-- Selected text --

Cleaning HTML with simple method...
✓ HTML cleaned


HTML cleaning removes code/formatting tags that shouldn't be in review text.

In [21]:
# Fix invalid helpfulness ratios
print("Fixing helpfulness ratios...")

# Find invalid ratios (numerator > denominator)
invalid = df_raw['HelpfulnessNumerator'] > df_raw['HelpfulnessDenominator']

print(f"Invalid ratios found: {invalid.sum():,}")

if invalid.sum() > 0:
    # Fix by capping numerator at denominator
    df_raw.loc[invalid, 'HelpfulnessNumerator'] = df_raw.loc[invalid, 'HelpfulnessDenominator']
    print(f"✓ Fixed {invalid.sum():,} invalid ratios")
else:
    print("✓ No invalid ratios - data is clean!")

print(f"\nFinal dataset: {len(df_raw):,} reviews")

Fixing helpfulness ratios...
Invalid ratios found: 2
✓ Fixed 2 invalid ratios

Final dataset: 533,650 reviews


At this stage, after handling missing values, identifying and removing duplicates, and performing HTML content cleaning, we decided it was best to sample the dataset before proceeding with further analysis. This approach allows us to validate the effectiveness of our cleaning steps, ensure data consistency, and efficiently assess the overall data quality before applying more complex transformations or analytical processes.

In [22]:
# Stratified sample
print("Creating stratified sample of 20,000...")

df_sample = df_raw.groupby('Score', group_keys=False).apply(
    lambda x: x.sample(min(len(x), int(20000 * len(x) / len(df_raw))), random_state=42)
)

# If slightly under 20k due to rounding, top up
if len(df_sample) < 20000:
    remaining = df_raw[~df_raw.index.isin(df_sample.index)]
    extra = remaining.sample(n=20000 - len(df_sample), random_state=42)
    df_sample = pd.concat([df_sample, extra])

print(f"✅ Sample created: {len(df_sample):,} reviews")

-- Extracted records --
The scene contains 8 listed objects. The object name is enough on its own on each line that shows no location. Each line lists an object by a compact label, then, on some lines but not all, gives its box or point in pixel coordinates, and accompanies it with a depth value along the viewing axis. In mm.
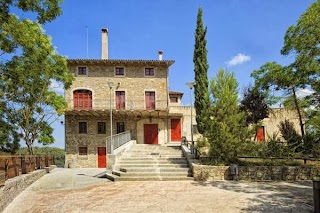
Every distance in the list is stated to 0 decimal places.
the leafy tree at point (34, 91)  12734
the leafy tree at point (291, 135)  14127
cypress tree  19281
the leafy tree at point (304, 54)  10953
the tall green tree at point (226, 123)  11672
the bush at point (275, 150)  13195
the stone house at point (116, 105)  22438
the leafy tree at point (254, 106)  20500
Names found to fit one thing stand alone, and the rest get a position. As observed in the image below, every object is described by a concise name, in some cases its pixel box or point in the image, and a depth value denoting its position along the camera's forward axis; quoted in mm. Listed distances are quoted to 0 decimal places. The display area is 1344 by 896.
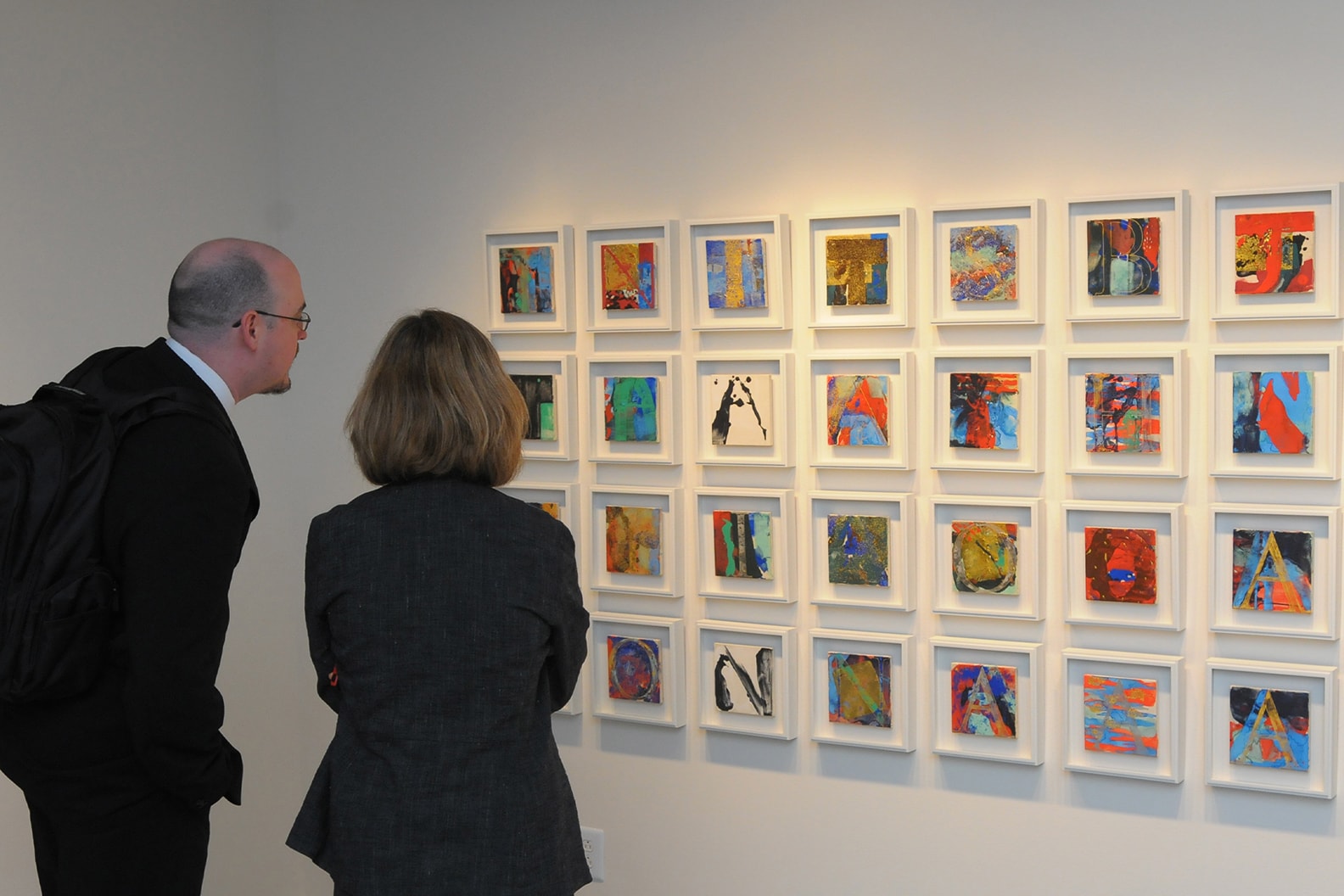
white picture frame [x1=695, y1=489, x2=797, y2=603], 2814
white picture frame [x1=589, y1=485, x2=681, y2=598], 2939
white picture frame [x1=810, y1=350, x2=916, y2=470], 2670
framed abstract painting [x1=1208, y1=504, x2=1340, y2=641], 2338
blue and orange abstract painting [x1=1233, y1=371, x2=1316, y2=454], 2334
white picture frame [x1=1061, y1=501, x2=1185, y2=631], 2453
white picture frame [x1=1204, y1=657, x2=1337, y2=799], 2352
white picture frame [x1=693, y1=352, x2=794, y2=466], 2787
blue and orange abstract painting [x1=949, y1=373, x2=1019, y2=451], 2574
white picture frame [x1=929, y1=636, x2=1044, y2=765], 2594
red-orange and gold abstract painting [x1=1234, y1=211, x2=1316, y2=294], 2303
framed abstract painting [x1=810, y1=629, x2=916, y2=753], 2729
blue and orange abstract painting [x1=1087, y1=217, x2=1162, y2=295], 2424
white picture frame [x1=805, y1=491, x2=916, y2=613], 2695
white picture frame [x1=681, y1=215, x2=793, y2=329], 2764
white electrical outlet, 3133
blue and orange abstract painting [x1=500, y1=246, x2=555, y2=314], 3033
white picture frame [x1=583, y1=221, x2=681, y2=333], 2895
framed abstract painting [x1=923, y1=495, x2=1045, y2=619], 2576
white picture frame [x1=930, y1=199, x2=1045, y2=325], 2518
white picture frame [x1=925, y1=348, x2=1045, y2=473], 2545
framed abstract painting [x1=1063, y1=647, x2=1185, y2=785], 2475
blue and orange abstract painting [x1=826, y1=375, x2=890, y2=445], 2695
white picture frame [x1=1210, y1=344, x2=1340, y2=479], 2312
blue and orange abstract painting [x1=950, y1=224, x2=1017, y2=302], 2543
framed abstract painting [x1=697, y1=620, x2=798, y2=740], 2848
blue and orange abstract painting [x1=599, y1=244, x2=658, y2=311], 2914
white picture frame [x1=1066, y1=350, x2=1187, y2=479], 2430
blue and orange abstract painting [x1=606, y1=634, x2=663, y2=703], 2996
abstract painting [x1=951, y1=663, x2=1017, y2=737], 2619
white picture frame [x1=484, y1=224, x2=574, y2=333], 3012
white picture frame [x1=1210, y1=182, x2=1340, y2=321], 2287
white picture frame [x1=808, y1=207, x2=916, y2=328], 2635
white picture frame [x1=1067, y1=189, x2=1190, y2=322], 2400
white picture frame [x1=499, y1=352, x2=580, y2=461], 3037
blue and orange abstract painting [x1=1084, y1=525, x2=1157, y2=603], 2479
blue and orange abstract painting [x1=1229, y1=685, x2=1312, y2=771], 2373
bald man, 1799
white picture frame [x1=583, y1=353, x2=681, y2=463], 2910
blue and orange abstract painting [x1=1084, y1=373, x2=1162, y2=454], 2451
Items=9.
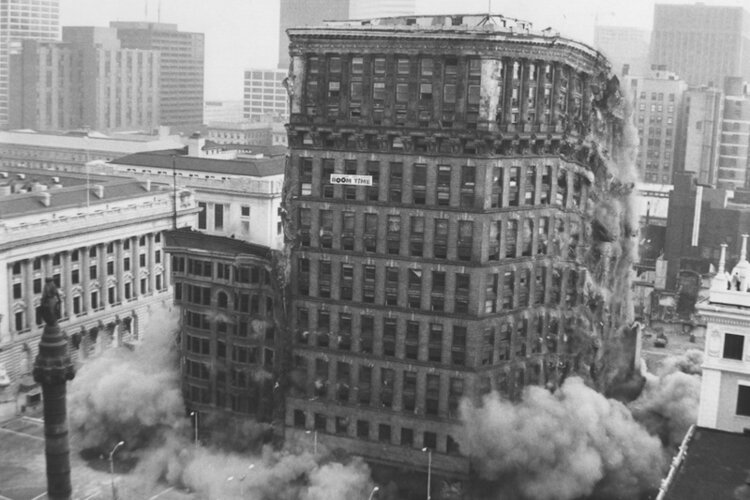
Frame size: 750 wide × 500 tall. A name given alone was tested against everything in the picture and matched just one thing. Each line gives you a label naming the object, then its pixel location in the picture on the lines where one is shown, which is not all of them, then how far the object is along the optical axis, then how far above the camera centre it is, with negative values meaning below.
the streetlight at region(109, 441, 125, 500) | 97.56 -33.86
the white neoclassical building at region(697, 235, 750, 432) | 85.06 -18.66
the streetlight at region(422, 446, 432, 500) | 95.50 -30.81
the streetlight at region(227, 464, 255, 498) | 95.25 -32.62
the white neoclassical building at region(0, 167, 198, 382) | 125.44 -20.62
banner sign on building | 97.69 -7.43
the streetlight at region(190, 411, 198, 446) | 105.85 -30.68
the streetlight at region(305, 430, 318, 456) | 100.12 -30.51
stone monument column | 57.69 -15.78
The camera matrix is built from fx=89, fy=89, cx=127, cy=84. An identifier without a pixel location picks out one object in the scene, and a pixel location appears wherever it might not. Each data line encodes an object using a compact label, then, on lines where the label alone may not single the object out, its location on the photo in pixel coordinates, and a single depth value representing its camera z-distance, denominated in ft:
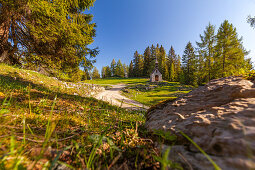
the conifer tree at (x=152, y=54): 164.76
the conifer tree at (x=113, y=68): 223.10
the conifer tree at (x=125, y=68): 254.27
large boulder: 2.15
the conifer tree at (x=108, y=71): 226.58
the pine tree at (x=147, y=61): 170.91
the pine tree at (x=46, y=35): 16.25
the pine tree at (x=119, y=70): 213.83
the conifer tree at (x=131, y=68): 205.36
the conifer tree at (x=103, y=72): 245.53
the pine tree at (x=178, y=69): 131.13
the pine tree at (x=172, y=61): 129.08
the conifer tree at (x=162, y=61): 141.59
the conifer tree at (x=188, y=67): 109.48
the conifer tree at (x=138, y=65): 182.09
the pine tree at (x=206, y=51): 51.85
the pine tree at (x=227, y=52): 45.78
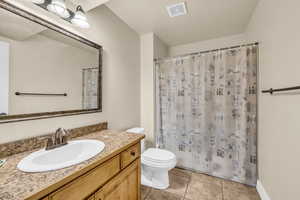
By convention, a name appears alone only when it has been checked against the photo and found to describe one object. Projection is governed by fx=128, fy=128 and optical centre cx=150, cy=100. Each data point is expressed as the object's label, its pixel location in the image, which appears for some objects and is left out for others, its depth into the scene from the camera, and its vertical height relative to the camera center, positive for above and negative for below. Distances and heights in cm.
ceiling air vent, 162 +120
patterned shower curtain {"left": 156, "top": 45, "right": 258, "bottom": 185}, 166 -17
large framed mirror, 87 +26
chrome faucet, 96 -31
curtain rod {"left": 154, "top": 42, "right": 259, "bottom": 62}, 202 +72
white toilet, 154 -81
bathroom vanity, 53 -39
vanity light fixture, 103 +76
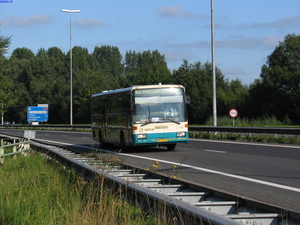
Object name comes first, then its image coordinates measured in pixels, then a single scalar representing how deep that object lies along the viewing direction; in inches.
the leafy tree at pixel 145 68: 4498.0
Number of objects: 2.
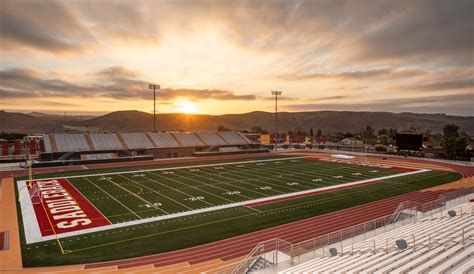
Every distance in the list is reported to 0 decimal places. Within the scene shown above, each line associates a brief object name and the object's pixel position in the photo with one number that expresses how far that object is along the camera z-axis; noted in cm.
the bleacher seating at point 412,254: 970
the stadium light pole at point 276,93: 6589
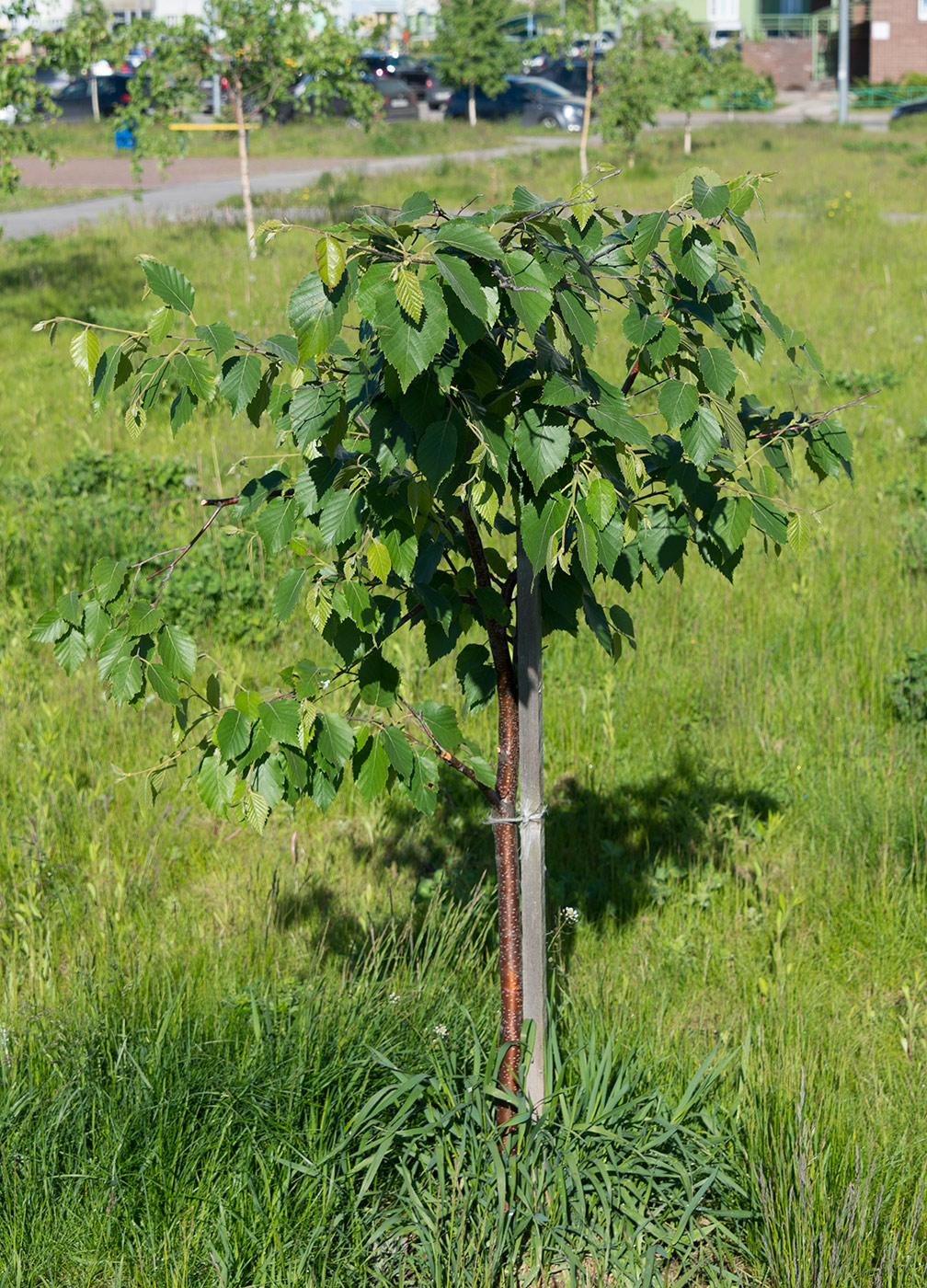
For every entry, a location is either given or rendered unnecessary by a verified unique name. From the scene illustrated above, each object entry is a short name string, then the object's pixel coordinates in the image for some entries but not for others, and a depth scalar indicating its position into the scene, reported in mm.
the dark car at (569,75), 40500
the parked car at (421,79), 41375
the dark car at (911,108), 35469
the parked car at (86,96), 41438
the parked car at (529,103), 36969
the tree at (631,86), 23344
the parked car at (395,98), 37469
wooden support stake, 2148
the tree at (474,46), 35750
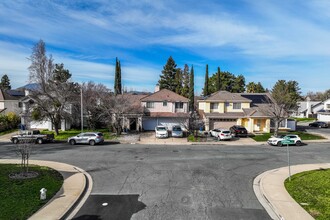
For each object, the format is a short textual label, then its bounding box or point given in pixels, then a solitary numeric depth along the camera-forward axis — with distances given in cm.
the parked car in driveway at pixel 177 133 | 3325
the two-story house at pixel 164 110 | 3800
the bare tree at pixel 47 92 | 3328
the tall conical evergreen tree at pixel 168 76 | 7194
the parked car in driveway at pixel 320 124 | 4884
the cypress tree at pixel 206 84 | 5719
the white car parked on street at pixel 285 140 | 2822
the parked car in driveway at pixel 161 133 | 3256
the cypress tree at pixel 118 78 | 4794
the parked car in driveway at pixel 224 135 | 3116
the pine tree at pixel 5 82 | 8369
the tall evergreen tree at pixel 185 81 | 6656
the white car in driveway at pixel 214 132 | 3259
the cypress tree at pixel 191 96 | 4690
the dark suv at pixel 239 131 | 3381
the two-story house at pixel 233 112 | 3759
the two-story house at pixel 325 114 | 5685
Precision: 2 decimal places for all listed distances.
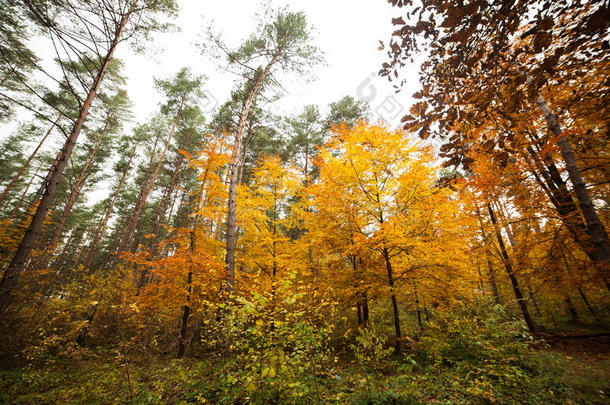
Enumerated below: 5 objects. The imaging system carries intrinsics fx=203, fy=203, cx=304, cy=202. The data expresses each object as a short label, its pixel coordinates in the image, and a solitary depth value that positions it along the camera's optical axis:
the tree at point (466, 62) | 1.77
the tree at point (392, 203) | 5.91
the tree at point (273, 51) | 8.12
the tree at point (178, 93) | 12.95
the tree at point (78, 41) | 3.61
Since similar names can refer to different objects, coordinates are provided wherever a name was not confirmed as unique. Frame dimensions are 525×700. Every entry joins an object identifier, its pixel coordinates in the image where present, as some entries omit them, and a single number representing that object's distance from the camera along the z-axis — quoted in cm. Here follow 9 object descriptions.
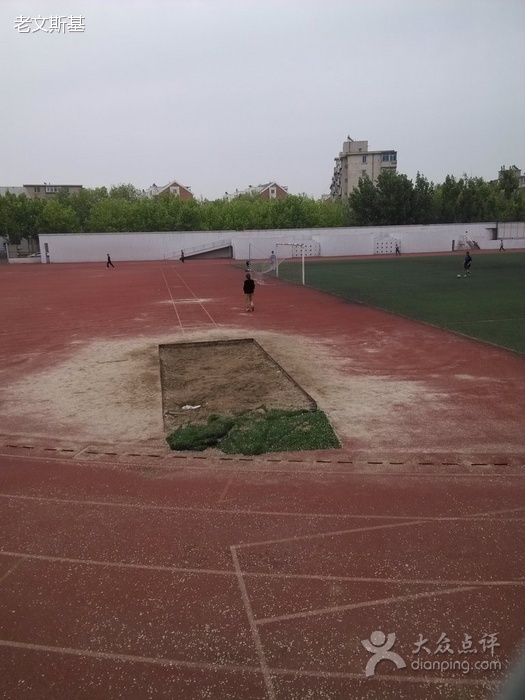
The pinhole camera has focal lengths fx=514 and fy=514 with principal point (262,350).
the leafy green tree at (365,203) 6656
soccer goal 3449
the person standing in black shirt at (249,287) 1986
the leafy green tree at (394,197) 6569
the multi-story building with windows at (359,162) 9329
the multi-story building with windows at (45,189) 10625
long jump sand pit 955
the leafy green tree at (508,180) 6147
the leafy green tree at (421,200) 6662
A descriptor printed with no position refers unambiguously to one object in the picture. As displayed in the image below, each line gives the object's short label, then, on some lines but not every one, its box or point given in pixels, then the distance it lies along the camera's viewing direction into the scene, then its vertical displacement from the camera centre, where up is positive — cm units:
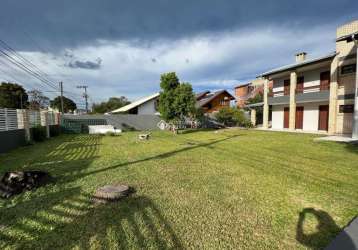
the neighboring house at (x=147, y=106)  2519 +163
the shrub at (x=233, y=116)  2122 +10
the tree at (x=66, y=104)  5825 +458
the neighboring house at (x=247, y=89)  3727 +629
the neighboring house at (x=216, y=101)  2890 +273
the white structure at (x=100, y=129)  1780 -117
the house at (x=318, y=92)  1276 +204
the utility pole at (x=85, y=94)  4162 +577
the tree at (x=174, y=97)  1534 +176
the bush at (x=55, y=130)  1447 -106
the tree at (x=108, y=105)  5988 +425
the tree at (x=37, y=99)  4081 +454
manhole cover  342 -149
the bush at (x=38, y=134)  1112 -101
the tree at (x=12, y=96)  3625 +482
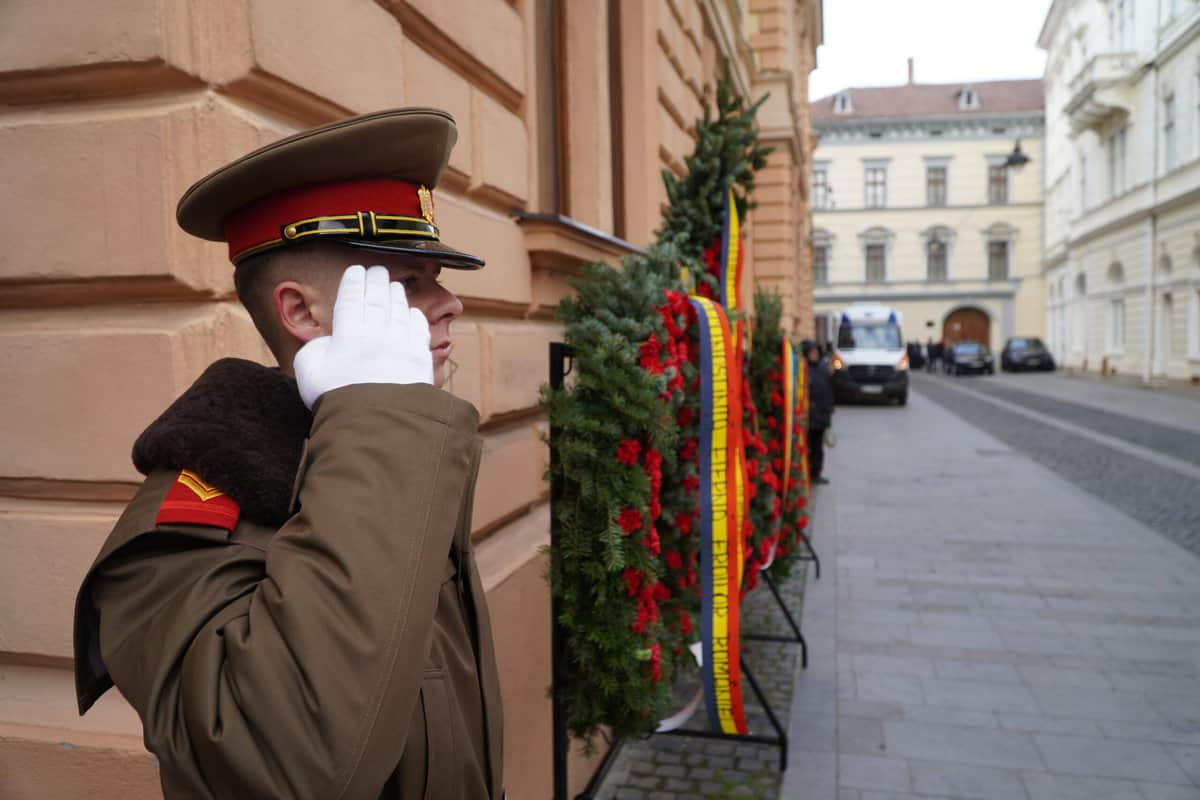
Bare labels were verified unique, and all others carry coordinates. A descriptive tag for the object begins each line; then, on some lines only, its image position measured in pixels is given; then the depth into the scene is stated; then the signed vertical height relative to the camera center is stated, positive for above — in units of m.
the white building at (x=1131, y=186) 24.50 +5.07
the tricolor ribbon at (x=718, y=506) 3.17 -0.58
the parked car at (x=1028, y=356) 36.59 -0.62
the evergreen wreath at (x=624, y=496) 2.75 -0.48
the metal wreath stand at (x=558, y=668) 2.91 -1.07
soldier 0.99 -0.20
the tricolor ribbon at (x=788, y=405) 5.07 -0.35
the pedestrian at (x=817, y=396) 9.89 -0.58
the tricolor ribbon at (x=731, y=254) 3.99 +0.44
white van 22.30 -0.32
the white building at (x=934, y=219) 45.97 +6.65
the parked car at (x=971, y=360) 35.56 -0.69
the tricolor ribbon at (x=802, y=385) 5.73 -0.27
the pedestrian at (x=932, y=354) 40.22 -0.48
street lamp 28.80 +6.08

-- Work to be completed --
In the data-cleaning notebook, how are invalid helpfulness ratios fixed? The records have no connection to the data-cleaning notebook.

-- Reply to the exercise --
The numerator is capped at the denominator.